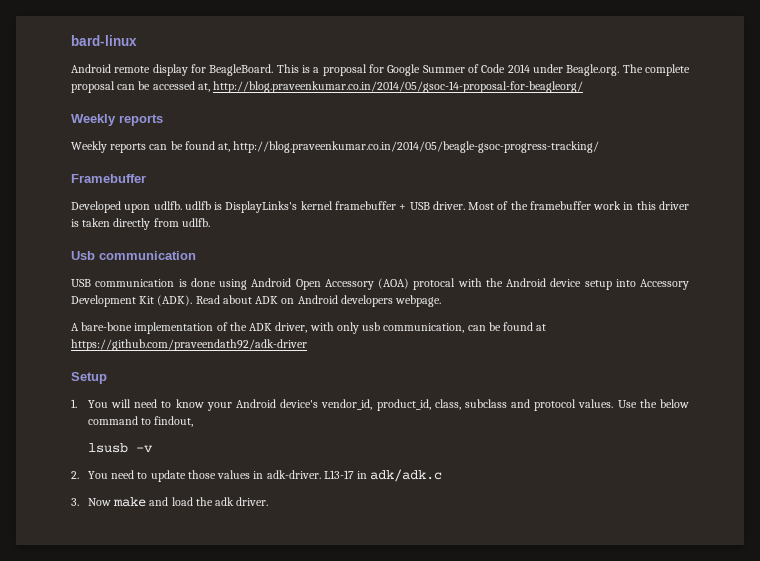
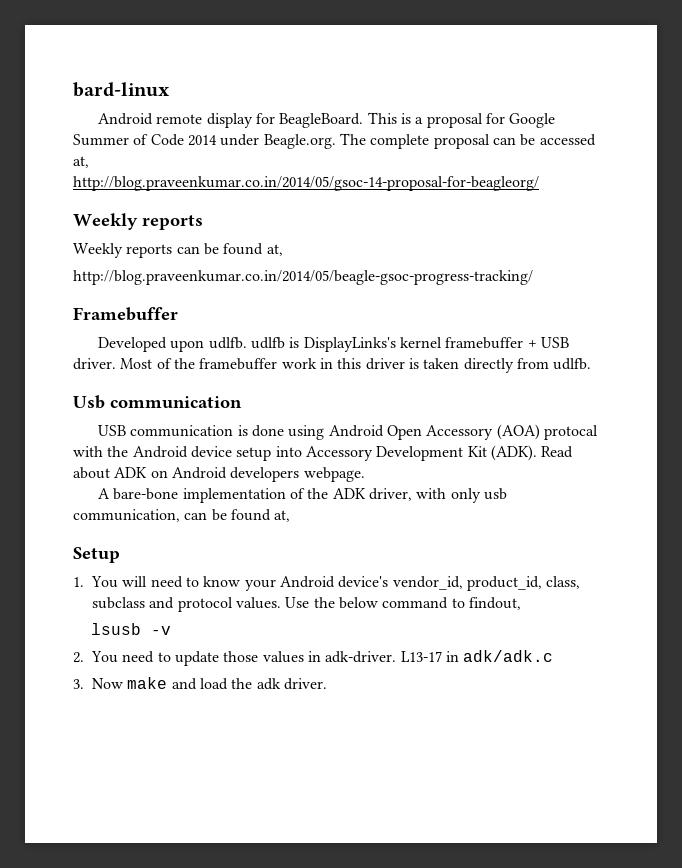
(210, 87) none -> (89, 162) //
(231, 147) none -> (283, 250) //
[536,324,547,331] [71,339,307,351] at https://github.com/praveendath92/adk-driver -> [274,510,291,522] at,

==

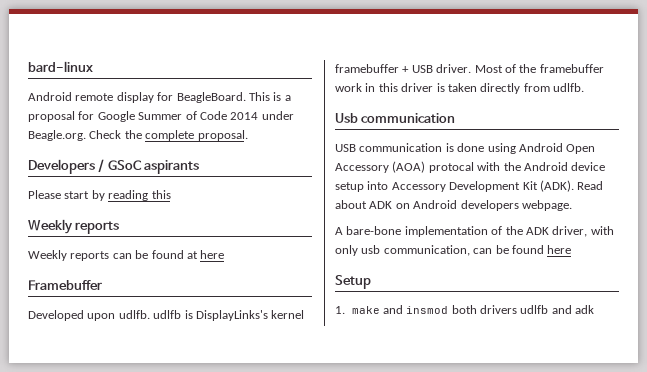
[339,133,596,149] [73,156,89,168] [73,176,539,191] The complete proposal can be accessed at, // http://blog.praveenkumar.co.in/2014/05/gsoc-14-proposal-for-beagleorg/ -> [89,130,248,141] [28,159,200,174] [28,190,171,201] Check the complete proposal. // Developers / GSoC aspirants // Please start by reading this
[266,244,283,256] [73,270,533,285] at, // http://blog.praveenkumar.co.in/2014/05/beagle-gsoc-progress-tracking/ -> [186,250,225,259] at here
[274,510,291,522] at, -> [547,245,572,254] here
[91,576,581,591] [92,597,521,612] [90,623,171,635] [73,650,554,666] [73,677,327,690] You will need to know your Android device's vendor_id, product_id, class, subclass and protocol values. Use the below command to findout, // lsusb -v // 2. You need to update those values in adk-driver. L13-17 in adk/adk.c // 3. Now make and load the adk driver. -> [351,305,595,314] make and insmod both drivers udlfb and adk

▸ **ASSIGNMENT**: Look above for the line holding "(210, 87) none -> (89, 162) //" and the line holding "[536,324,547,331] [71,339,307,351] at", then output exactly those two lines and every line between them, nothing more.

▸ **WRITTEN ANSWER**:
(210, 87) none -> (89, 162) //
(231, 147) none -> (283, 250) //
[536,324,547,331] [71,339,307,351] at https://github.com/praveendath92/adk-driver -> [274,510,291,522] at,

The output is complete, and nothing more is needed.